Friday night tykes

‘Friday Night Tykes’ Stirs Controversy Among Youth Football Associations

Extreme physical play and exhaustion has lead to many concerns about player safety. Photo: Friday Night Tykes

Extreme physical play and exhaustion has lead to many concerns about player safety.
Photo: Friday Night Tykes

Recently, controversy has surrounded the NFL and Pee Wee football involving player safety. Injuries to the head, primarily concussions, have led to concern among parents about their children playing the sport. Amid this controversy, Esquire TV Network released a new show, “Friday Night Tykes,” on Jan. 14. The show follows five teams of eight to nine-year-old football players in San Antonio, Texas. The show is sure to receive criticism, especially with the recent concern for safety. The ten episode series will feature each team’s turbulent season involving insanely tough coaches and obsessive parents. Viewers will see kids pushed to their physical and mental limits. This extreme physical exertion leads to many tears for these young players. Menacing coaches freely spout phrases like “rip their heads off,” “make them cry” and “I don’t care if you are crying or in terrible pain, you need to keep working.”

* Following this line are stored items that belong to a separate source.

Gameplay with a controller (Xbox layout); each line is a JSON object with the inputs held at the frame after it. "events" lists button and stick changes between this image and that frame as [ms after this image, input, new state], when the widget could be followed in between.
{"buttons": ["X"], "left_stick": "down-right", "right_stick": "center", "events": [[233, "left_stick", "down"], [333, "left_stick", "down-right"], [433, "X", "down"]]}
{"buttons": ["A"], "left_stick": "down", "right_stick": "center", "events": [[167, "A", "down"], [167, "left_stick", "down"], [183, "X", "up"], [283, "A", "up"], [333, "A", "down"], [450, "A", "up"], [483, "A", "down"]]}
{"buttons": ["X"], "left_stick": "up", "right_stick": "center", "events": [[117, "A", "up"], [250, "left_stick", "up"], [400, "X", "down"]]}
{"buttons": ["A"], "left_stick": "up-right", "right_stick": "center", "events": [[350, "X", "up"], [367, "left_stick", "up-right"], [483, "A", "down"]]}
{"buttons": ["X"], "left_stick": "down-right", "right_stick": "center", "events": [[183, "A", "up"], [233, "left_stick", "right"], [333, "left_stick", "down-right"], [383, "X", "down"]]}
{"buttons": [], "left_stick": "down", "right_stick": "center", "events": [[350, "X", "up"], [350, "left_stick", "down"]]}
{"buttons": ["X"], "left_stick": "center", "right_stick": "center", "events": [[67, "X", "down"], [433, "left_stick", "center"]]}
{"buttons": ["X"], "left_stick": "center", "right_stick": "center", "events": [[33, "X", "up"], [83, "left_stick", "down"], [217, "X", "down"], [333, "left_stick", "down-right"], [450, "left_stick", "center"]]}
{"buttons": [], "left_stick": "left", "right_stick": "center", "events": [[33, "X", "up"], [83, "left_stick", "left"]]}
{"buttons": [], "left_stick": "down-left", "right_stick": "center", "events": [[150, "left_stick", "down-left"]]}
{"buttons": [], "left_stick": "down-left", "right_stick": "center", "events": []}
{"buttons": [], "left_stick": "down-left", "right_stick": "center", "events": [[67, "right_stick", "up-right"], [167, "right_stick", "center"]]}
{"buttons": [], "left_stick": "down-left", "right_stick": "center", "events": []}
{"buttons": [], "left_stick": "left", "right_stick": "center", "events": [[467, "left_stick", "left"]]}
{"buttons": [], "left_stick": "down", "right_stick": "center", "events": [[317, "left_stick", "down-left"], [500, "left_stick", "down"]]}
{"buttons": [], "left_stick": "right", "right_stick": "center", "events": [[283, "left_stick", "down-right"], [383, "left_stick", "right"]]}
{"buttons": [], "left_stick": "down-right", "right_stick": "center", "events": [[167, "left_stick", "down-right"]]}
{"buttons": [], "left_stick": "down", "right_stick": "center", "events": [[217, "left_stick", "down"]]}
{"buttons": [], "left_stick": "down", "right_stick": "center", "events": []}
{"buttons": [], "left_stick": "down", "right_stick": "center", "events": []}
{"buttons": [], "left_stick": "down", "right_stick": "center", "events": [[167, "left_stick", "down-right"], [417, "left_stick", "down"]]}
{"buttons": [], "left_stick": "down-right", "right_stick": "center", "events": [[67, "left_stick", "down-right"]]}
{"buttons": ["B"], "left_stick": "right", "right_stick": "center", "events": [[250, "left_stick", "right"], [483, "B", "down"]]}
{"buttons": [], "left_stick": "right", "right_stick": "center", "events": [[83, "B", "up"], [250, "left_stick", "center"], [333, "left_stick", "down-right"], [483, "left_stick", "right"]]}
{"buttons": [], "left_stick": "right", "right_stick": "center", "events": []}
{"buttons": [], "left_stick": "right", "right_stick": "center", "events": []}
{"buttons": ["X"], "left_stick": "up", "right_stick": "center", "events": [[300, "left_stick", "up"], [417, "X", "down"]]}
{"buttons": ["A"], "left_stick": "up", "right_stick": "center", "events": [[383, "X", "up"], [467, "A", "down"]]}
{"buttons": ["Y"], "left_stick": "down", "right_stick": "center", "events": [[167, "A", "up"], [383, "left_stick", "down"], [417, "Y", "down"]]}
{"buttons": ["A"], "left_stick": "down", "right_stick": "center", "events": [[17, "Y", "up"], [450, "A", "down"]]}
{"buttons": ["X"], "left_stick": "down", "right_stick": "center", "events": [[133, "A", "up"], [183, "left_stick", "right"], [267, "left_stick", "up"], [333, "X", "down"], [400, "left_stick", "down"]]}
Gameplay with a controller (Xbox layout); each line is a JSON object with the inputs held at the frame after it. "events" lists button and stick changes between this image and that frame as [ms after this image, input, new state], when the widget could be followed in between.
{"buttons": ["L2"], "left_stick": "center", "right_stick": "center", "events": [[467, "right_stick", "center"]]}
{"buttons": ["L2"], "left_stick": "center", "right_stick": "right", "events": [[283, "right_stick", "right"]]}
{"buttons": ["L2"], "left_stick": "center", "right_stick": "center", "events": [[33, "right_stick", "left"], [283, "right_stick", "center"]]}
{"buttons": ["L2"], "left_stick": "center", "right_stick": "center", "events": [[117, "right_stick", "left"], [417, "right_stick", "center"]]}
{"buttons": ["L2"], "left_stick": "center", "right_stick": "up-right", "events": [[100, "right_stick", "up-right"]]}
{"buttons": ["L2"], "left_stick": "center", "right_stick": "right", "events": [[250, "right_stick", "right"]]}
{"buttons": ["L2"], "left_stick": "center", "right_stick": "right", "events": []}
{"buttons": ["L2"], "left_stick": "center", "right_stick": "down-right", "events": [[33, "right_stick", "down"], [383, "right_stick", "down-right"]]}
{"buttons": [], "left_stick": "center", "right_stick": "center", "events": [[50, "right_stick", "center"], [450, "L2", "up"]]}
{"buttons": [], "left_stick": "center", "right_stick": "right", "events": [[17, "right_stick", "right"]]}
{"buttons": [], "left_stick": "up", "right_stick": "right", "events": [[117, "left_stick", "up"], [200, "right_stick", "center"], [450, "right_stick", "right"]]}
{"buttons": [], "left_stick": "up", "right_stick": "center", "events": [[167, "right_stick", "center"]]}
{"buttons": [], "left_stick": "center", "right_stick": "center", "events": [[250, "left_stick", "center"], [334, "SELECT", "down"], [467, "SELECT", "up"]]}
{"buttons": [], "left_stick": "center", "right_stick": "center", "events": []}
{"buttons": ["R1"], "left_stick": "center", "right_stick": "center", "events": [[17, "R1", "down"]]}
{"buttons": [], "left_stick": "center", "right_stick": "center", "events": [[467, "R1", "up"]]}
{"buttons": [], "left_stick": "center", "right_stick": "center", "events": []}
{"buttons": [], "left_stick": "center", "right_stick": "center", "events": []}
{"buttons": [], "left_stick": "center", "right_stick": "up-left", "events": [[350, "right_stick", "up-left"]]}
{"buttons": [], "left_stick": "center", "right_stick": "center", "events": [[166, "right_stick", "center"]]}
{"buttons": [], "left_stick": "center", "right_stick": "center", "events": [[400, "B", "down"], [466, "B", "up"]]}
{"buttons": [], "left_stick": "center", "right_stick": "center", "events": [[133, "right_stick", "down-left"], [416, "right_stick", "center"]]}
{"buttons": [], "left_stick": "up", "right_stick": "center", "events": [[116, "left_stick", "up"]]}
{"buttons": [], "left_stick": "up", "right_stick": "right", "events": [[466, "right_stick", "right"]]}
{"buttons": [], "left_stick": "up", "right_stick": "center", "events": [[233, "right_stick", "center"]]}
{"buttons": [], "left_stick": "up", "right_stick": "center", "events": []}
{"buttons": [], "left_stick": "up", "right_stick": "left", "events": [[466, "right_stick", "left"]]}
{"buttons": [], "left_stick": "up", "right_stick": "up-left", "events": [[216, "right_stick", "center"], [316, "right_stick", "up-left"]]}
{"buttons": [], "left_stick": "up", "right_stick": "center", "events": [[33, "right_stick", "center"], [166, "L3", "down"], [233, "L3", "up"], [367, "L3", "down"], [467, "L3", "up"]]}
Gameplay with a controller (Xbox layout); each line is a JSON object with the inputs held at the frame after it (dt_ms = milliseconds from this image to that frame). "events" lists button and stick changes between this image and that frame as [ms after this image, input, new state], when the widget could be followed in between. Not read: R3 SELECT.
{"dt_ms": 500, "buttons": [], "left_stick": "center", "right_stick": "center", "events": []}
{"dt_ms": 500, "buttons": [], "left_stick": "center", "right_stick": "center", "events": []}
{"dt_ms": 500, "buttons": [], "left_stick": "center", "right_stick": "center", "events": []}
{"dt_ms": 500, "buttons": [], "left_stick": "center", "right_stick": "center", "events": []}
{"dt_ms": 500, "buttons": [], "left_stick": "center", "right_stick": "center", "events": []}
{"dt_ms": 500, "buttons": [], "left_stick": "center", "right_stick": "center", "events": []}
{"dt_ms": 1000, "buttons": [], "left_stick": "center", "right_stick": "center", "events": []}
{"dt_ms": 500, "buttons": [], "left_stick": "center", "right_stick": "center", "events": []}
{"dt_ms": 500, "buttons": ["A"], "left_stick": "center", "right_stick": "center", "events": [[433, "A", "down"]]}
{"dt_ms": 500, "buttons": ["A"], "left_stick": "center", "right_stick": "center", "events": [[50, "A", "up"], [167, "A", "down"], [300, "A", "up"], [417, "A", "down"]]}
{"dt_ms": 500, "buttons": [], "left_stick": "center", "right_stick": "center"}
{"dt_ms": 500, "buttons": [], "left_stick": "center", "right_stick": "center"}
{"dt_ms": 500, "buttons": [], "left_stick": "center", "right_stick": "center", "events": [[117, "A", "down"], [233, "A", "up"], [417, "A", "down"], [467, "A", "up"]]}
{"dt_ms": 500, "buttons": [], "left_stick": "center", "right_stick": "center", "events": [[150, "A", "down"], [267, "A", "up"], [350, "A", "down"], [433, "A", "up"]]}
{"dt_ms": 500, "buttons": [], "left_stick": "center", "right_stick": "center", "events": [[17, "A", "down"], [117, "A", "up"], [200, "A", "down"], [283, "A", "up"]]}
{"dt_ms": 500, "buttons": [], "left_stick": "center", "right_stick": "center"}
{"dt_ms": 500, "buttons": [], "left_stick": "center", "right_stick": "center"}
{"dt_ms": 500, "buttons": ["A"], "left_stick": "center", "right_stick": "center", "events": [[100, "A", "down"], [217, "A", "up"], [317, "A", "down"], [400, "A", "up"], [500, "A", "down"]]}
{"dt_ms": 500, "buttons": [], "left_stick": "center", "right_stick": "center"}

Five teams are spotlighted in the show: the San Antonio Outlaws, Jr. Broncos, Judson Jr. Rockets, San Antonio Predators and the Northeast Colts. Each team is led by coaching staffs coming from a variety of backgrounds. From a former marine to ex-cons who want to help out the community, “Friday Night Tykes” has it all. According to the Esquire Network, the San Antonio Outlaws, “the bad boys of the league,” finished 2012 with a 9-2 record, coming in second place. They won the championship in 2011. The Jr. Broncos, a team that finished with a 2-6 record last year, is looking to rebound with a strong performance this year. Next, the Judson Jr. Rockets are poised for a championship run after last season’s third place finish with a 6-2 record. Judson, Texas is known to be a powerhouse football town with parents who love to win and often cause drama within the program. The San Antonio Predators seem to be on the rise after last year, squeaking into the playoffs with a 3-5 record and finishing in eighth place. Finally, the favorites for the championship, the Northeast Colts are ready to continue their dominance over Texas youth football after last season’s 11-1 record and first place finish. The Colts have been known to have the loudest and most obnoxious fans in all of TYFA.
According to a USA Today Sports article, USA Football spokesman Steve Alic said, “Youth coaches by nature are role models, and the language and the scenes in Esquire Network’s ‘Friday Night Tykes’ are in sharp contrast to USA Football’s core beliefs and what is taking place on the majority of youth football fields across the country.”